Bei der letzten Betrachtung von Zur Rose und der Einschätzung der Chancen der Aktie am 23. März war die gegebene Prognose positiv. Der Kurs stieg zwischenzeitlich von 136 CHF bis zum 13. Juli auf 304 CHF – mehr als eine Verdoppelung. Dann aber folgten, wie nach der Momentum-Hausse zu erwarten war, Gewinnmitnahmen, die den Kurs bis auf 206 CHF abbröckeln liessen. Ein Faktor war die Kapitalerhöhung. Das aktuelle Kursniveau um 217 CHF ist definitiv für einen Einstieg besser geeignet als die zuvor erreichten Höchstkurse. Dennoch kann die Korrektur weitergehen.

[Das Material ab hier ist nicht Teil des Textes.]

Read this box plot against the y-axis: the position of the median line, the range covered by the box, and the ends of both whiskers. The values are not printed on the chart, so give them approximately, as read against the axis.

Unter langfristigen Aspekten dürfte sich jedoch das Wachstum bei der Zur Rose Group weiter beschleunigen. Zudem steht eine weitere Konsolidierung im Raum. Zur Rose bleibt wohl weiterhin Akteur, könnte aber auch unversehens zur Zielgesellschaft werden. In diesem Fall ist es weniger wichtig, ob die Aktie für 195 CHF oder 215 CHF gekauft wurde, wichtig wird dagegen sein, ob man sie hat – oder nicht.